EXTRACT:
##########

António Guterres, Secretary-General, United Nations

“No individual organization can decarbonize international shipping. We need to come together to share experiences, work on solutions through value chain collaboration and scale up.”
Quah Ley Hoon, Chief Executive, Maritime and Port Authority of Singapore

“We are beyond the chicken and egg situation between the supply and demand for zero emission fuels. We have ordered our first ship that will run on a green fuel and every ship we order from now on will be capable of running on a green fuel.”
Søren Skou, CEO, A.P. Møller-Mærsk

“Business opportunities will arise from shipping’s decarbonization all along the value chain. From developing renewable energies, producing zero emission fuels, to transporting new fuels, and building new ships and retrofits. What is needed to dive into these opportunities fully is an ambitious and stable regulatory framework.“
Lois Zabrocky, President & CEO, International Seaways

Ensuring workforce wellbeing and diversity

While environmental sustainability has attracted a large and well-deserved share of attention in recent years, focus is being increasingly given to the social responsibilities of the maritime sector. The pandemic brought to light and exacerbated the sometimes unacceptable working conditions of seafarers, gravely impacting their physical and mental wellbeing. This may make it more difficult to attract seafarers with the right skills and in the right numbers to the profession. Demographic changes, digitalization and decarbonization only add further uncertainties to the sourcing of a maritime workforce in future.

##########

DATA LISTING:
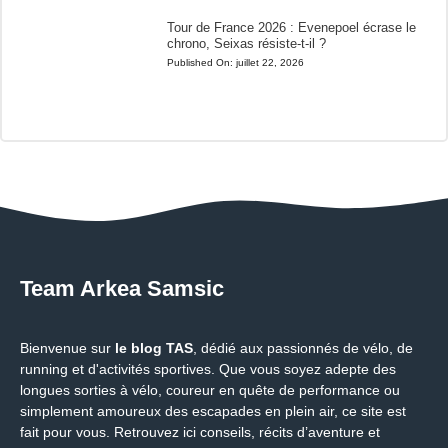
Tour de France 2026 : Evenepoel écrase le
chrono, Seixas résiste-t-il ?
Published On:
juillet 22, 2026
Team Arkea Samsic
Bienvenue sur
le blog TAS
, dédié aux passionnés de vélo, de
running et d'activités sportives. Que vous soyez adepte des
longues sorties à vélo, coureur en quête de performance ou
simplement amoureux des escapades en plein air, ce site est
fait pour vous. Retrouvez ici conseils, récits d’aventure et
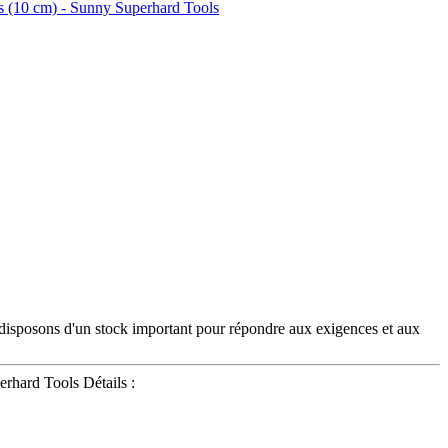
s disposons d'un stock important pour répondre aux exigences et aux
rhard Tools Détails :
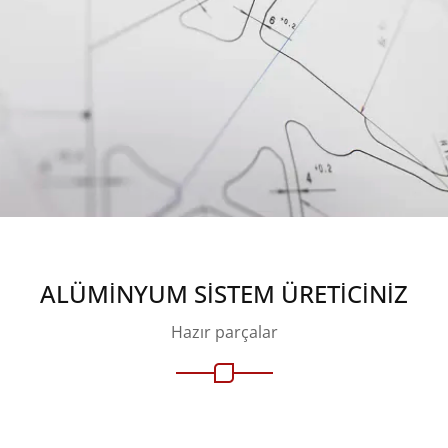
ALÜMINYUM SISTEM ÜRETICINIZ
Hazır parçalar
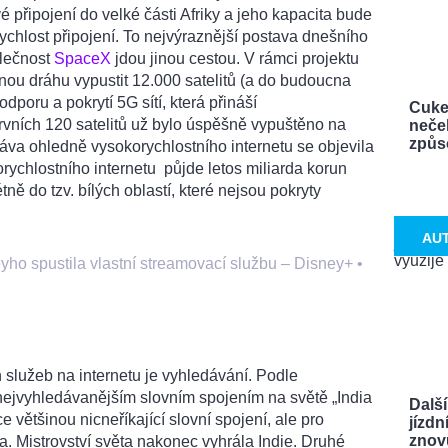
é připojení do velké části Afriky a jeho kapacita bude
ychlost připojení. To nejvýraznější postava dnešního
lečnost
SpaceX
jdou jinou cestou. V rámci projektu
nou dráhu vypustit 12.000 satelitů (a do budoucna
odporu a pokrytí 5G sítí, která přináší
Cuke
Prvních 120 satelitů už bylo úspěšně vypuštěno na
neček
způso
áva ohledně vysokorychlostního internetu se objevila
rychlostního internetu půjde letos miliarda korun
ně do tzv. bílých oblastí, které nejsou pokryty
AU
yho spustila vlastní streamovací službu – Disney+
•
 služeb na internetu je vyhledávání. Podle
 nejvyhledávanějším slovním spojením na světě „India
Další
e většinou nicneříkající slovní spojení, ale pro
jízdn
znovu
ba. Mistrovství světa nakonec vyhrála Indie. Druhé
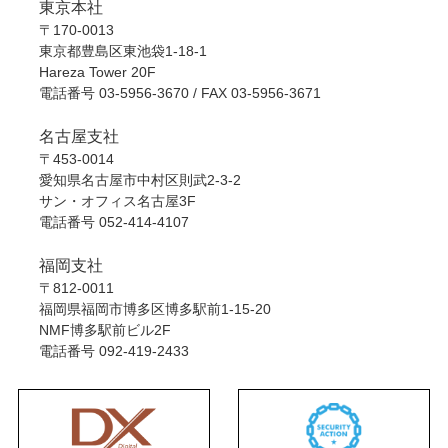
東京本社
〒170-0013
東京都豊島区東池袋1-18-1
Hareza Tower 20F
電話番号
03-5956-3670
/ FAX 03-5956-3671
名古屋支社
〒453-0014
愛知県名古屋市中村区則武2-3-2
サン・オフィス名古屋3F
電話番号
052-414-4107
福岡支社
〒812-0011
福岡県福岡市博多区博多駅前1-15-20
NMF博多駅前ビル2F
電話番号
092-419-2433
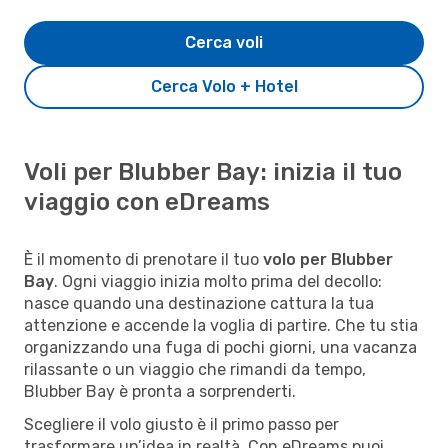
Cerca voli
Cerca Volo + Hotel
Voli per Blubber Bay: inizia il tuo
viaggio con eDreams
È il momento di prenotare il tuo
volo per Blubber
Bay
. Ogni viaggio inizia molto prima del decollo:
nasce quando una destinazione cattura la tua
attenzione e accende la voglia di partire. Che tu stia
organizzando una fuga di pochi giorni, una vacanza
rilassante o un viaggio che rimandi da tempo,
Blubber Bay è pronta a sorprenderti.
Scegliere il volo giusto è il primo passo per
trasformare un’idea in realtà. Con eDreams puoi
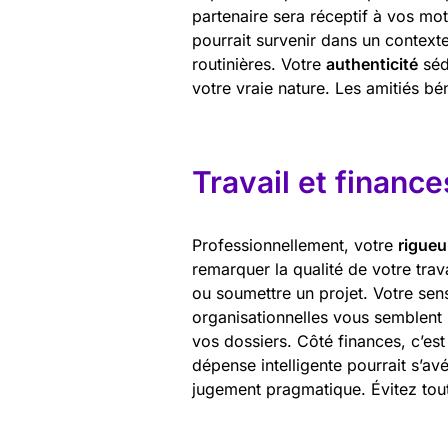
partenaire sera réceptif à vos mot
pourrait survenir dans un contexte
routinières. Votre
authenticité
séd
votre vraie nature. Les amitiés bé
Travail et finance
Professionnellement, votre
rigueu
remarquer la qualité de votre trav
ou soumettre un projet. Votre sens 
organisationnelles vous semblent p
vos dossiers. Côté finances, c’es
dépense intelligente pourrait s’av
jugement pragmatique. Évitez toute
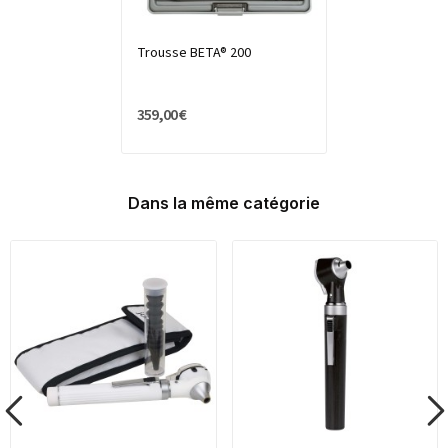
Trousse BETA® 200
359,00 €
Dans la même catégorie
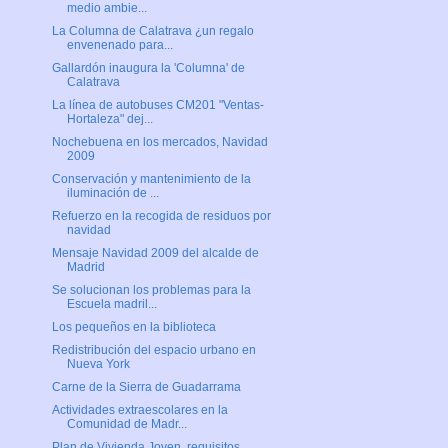
medio ambie...
La Columna de Calatrava ¿un regalo
envenenado para...
Gallardón inaugura la 'Columna' de
Calatrava
La línea de autobuses CM201 "Ventas-
Hortaleza" dej...
Nochebuena en los mercados, Navidad
2009
Conservación y mantenimiento de la
iluminación de ...
Refuerzo en la recogida de residuos por
navidad
Mensaje Navidad 2009 del alcalde de
Madrid
Se solucionan los problemas para la
Escuela madril...
Los pequeños en la biblioteca
Redistribución del espacio urbano en
Nueva York
Carne de la Sierra de Guadarrama
Actividades extraescolares en la
Comunidad de Madr...
Plan de Vivienda Joven, requisitos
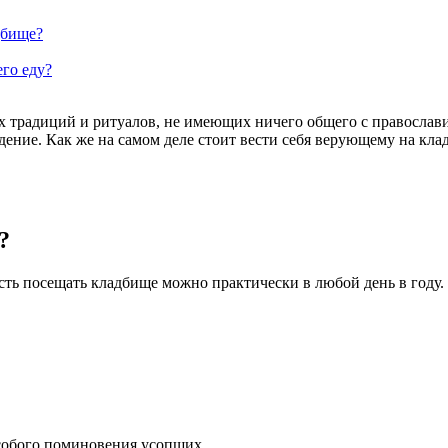
дбище?
его еду?
х традиций и ритуалов, не имеющих ничего общего с православи
дение. Как же на самом деле стоит вести себя верующему на кл
?
сть посещать кладбище можно практически в любой день в году.
особого поминовения усопших.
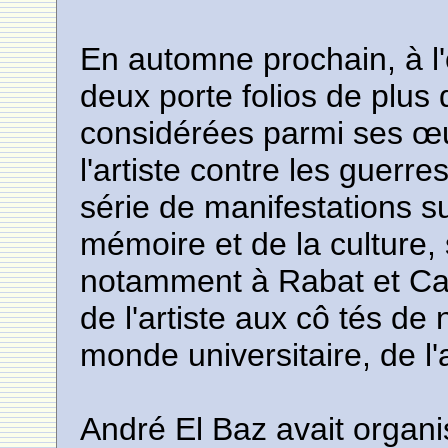
En automne prochain, à l'
deux porte folios de plus
considérées parmi ses œ
l'artiste contre les guerres
série de manifestations su
mémoire et de la culture
notamment à Rabat et Cas
de l'artiste aux cô tés d
monde universitaire, de l'a
André El Baz avait organi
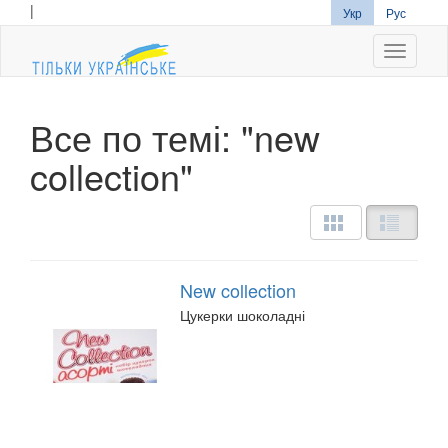
|
Укр
Рус
Navigati
Все по темі: "new
collection"
New collection
Цукерки шоколадні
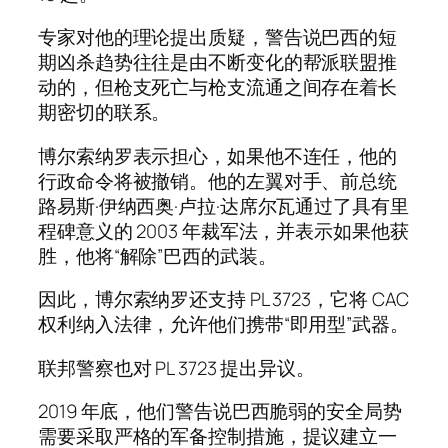
专家对他的理论提出质疑，警告说巴西的短
期凶杀趋势往往是由不断变化的帮派联盟推
动的，但枪支死亡与枪支流通之间存在着长
期密切的联系。
博尔索纳罗表示担心，如果他不连任，他的
行政命令将被撤销。他的左翼对手、前总统
路易斯·伊纳西奥·卢拉·达席尔瓦通过了具有里
程碑意义的 2003 年裁军法，并表示如果他获
胜，他将“解除”巴西的武装。
因此，博尔索纳罗还支持 PL 3723，它将 CAC
权利纳入法律，允许他们携带“即用型”武器。
联邦警察也对 PL 3723 提出异议。
2019 年底，他们警告说巴西脆弱的安全局势
需要采取严格的军备控制措施，提议建立一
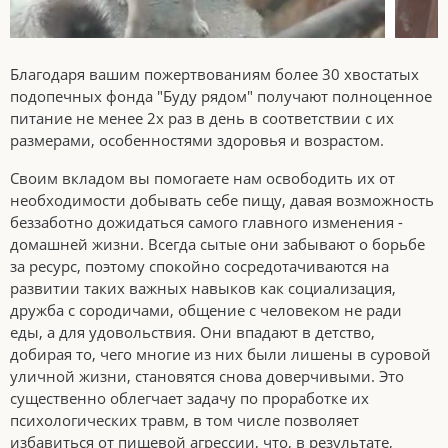
Благодаря вашим пожертвованиям более 30 хвостатых
подопечных фонда "Буду рядом" получают полноценное
питание не менее 2х раз в день в соответствии с их
размерами, особенностями здоровья и возрастом.
Своим вкладом вы помогаете нам освободить их от
необходимости добывать себе пищу, давая возможность
беззаботно дожидаться самого главного изменения -
домашней жизни. Всегда сытые они забывают о борьбе
за ресурс, поэтому спокойно сосредотачиваются на
развитии таких важных навыков как социализация,
дружба с сородичами, общение с человеком не ради
еды, а для удовольствия. Они впадают в детство,
добирая то, чего многие из них были лишены в суровой
уличной жизни, становятся снова доверчивыми. Это
существенно облегчает задачу по проработке их
психологических травм, в том числе позволяет
избавиться от пищевой агрессии, что, в результате,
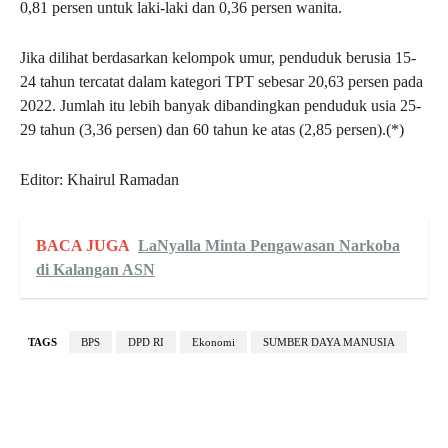
0,81 persen untuk laki-laki dan 0,36 persen wanita.
Jika dilihat berdasarkan kelompok umur, penduduk berusia 15-
24 tahun tercatat dalam kategori TPT sebesar 20,63 persen pada
2022. Jumlah itu lebih banyak dibandingkan penduduk usia 25-
29 tahun (3,36 persen) dan 60 tahun ke atas (2,85 persen).(*)
Editor: Khairul Ramadan
BACA JUGA
LaNyalla Minta Pengawasan Narkoba
di Kalangan ASN
TAGS
BPS
DPD RI
Ekonomi
SUMBER DAYA MANUSIA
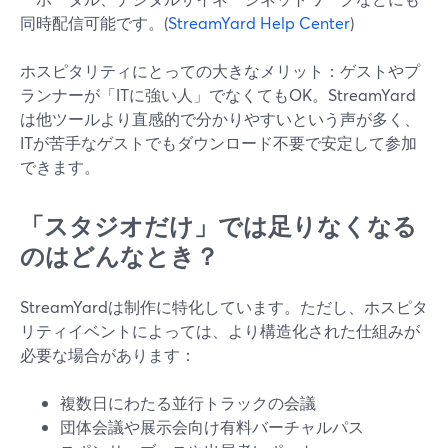
同時配信可能です。(
StreamYard Help Center
)
ホスピタリティにとっての大きなメリット：ゲストやプ
ランナーが「ITに強い人」でなくてもOK。StreamYard
は他ツールより直感的で分かりやすいという声が多く、
ITが苦手なゲストでもダウンロード不要で安定して参加
できます。
「スタジオだけ」では足りなくなる
のはどんなとき？
StreamYardは制作に特化しています。ただし、ホスピタ
リティイベントによっては、より構造化された仕組みが
必要な場合があります：
複数日にわたる並行トラックの会議
団体会議や展示会向け有料バーチャルパス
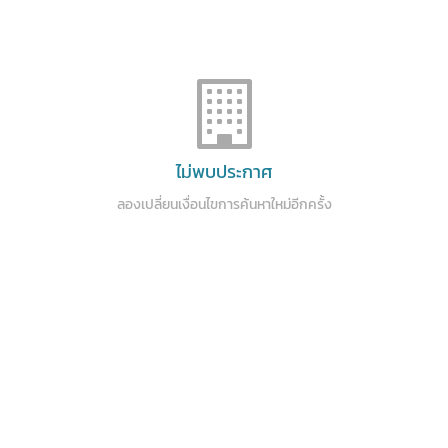
ไม่พบประกาศ
ลองเปลี่ยนเงื่อนไขการค้นหาใหม่อีกครั้ง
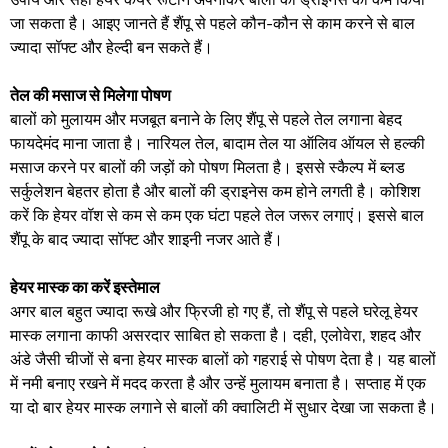
जा सकता है। आइए जानते हैं शैंपू से पहले कौन-कौन से काम करने से बाल
ज्यादा सॉफ्ट और हेल्दी बन सकते हैं।
तेल की मसाज से मिलेगा पोषण
बालों को मुलायम और मजबूत बनाने के लिए शैंपू से पहले तेल लगाना बेहद
फायदेमंद माना जाता है। नारियल तेल, बादाम तेल या ऑलिव ऑयल से हल्की
मसाज करने पर बालों की जड़ों को पोषण मिलता है। इससे स्कैल्प में ब्लड
सर्कुलेशन बेहतर होता है और बालों की ड्राइनेस कम होने लगती है। कोशिश
करें कि हेयर वॉश से कम से कम एक घंटा पहले तेल जरूर लगाएं। इससे बाल
शैंपू के बाद ज्यादा सॉफ्ट और शाइनी नजर आते हैं।
हेयर मास्क का करें इस्तेमाल
अगर बाल बहुत ज्यादा रूखे और फ्रिजी हो गए हैं, तो शैंपू से पहले घरेलू हेयर
मास्क लगाना काफी असरदार साबित हो सकता है। दही, एलोवेरा, शहद और
अंडे जैसी चीजों से बना हेयर मास्क बालों को गहराई से पोषण देता है। यह बालों
में नमी बनाए रखने में मदद करता है और उन्हें मुलायम बनाता है। सप्ताह में एक
या दो बार हेयर मास्क लगाने से बालों की क्वालिटी में सुधार देखा जा सकता है।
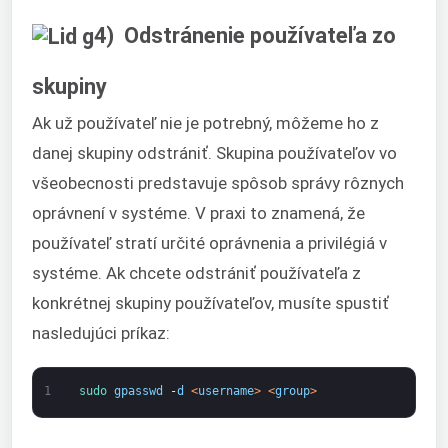
4) Odstránenie používateľa zo
skupiny
Ak už používateľ nie je potrebný, môžeme ho z
danej skupiny odstrániť. Skupina používateľov vo
všeobecnosti predstavuje spôsob správy rôznych
oprávnení v systéme. V praxi to znamená, že
používateľ stratí určité oprávnenia a privilégiá v
systéme. Ak chcete odstrániť používateľa z
konkrétnej skupiny používateľov, musíte spustiť
nasledujúci príkaz:
1
sudo 
gpasswd
-
d
<
username
>
<
group
>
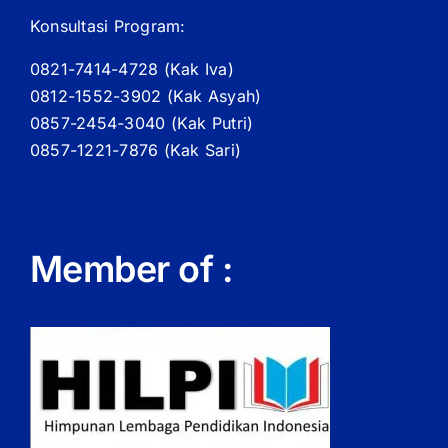
Konsultasi Program:
0821-7414-4728 (
Kak
Iva)
0812-1552-3902 (
Kak
Asyah)
0857-2454-3040 (Kak Putri)
0857-1221-7876 (Kak Sari)
Member of :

##########

TASK: According to the extract, what did the pandemic bring to light in the maritime sector?

WRITTEN RESPONSE: The pandemic brought to light, and made worse, the sometimes unacceptable working conditions of seafarers.